Working data
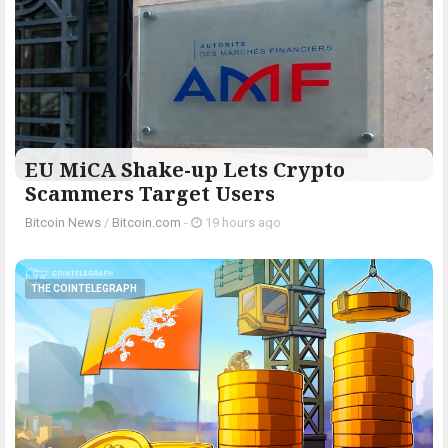
EU MiCA Shake-up Lets Crypto
Scammers Target Users
Bitcoin News
/
Bitcoin.com
-
19 hours ago
THE COINTELEGRAPH ​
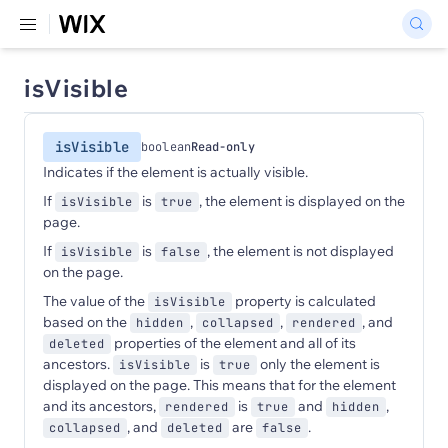
isVisible
isVisible
boolean
Read-only
Indicates if the element is actually visible.
If
is
, the element is displayed on the
isVisible
true
page.
If
is
, the element is not displayed
isVisible
false
on the page.
The value of the
property is calculated
isVisible
based on the
,
,
, and
hidden
collapsed
rendered
properties of the element and all of its
deleted
ancestors.
is
only the element is
isVisible
true
displayed on the page. This means that for the element
and its ancestors,
is
and
,
rendered
true
hidden
, and
are
.
collapsed
deleted
false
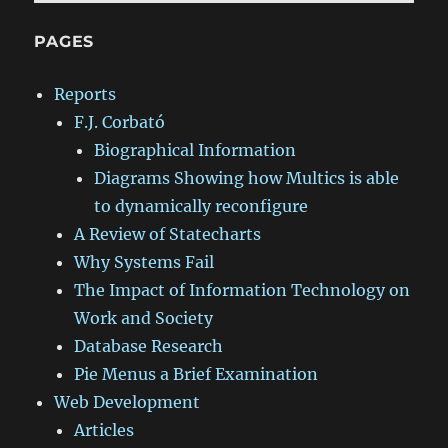
PAGES
Reports
F.J. Corbató
Biographical Information
Diagrams Showing how Multics is able
to dynamically reconfigure
A Review of Statecharts
Why Systems Fail
The Impact of Information Technology on
Work and Society
Database Research
Pie Menus a Brief Examination
Web Development
Articles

Exercise
Every line above should be printed again word for word, without its pictures.

Response to the task
EU MiCA Shake-up Lets Crypto
Scammers Target Users
Bitcoin News
/
Bitcoin.com
-
19 hours ago
THE COINTELEGRAPH ​
isVisible
isVisible
boolean
Read-only
Indicates if the element is actually visible.
If
is
, the element is displayed on the
isVisible
true
page.
If
is
, the element is not displayed
isVisible
false
on the page.
The value of the
property is calculated
isVisible
based on the
,
,
, and
hidden
collapsed
rendered
properties of the element and all of its
deleted
ancestors.
is
only the element is
isVisible
true
displayed on the page. This means that for the element
and its ancestors,
is
and
,
rendered
true
hidden
, and
are
.
collapsed
deleted
false
PAGES
Reports
F.J. Corbató
Biographical Information
Diagrams Showing how Multics is able
to dynamically reconfigure
A Review of Statecharts
Why Systems Fail
The Impact of Information Technology on
Work and Society
Database Research
Pie Menus a Brief Examination
Web Development
Articles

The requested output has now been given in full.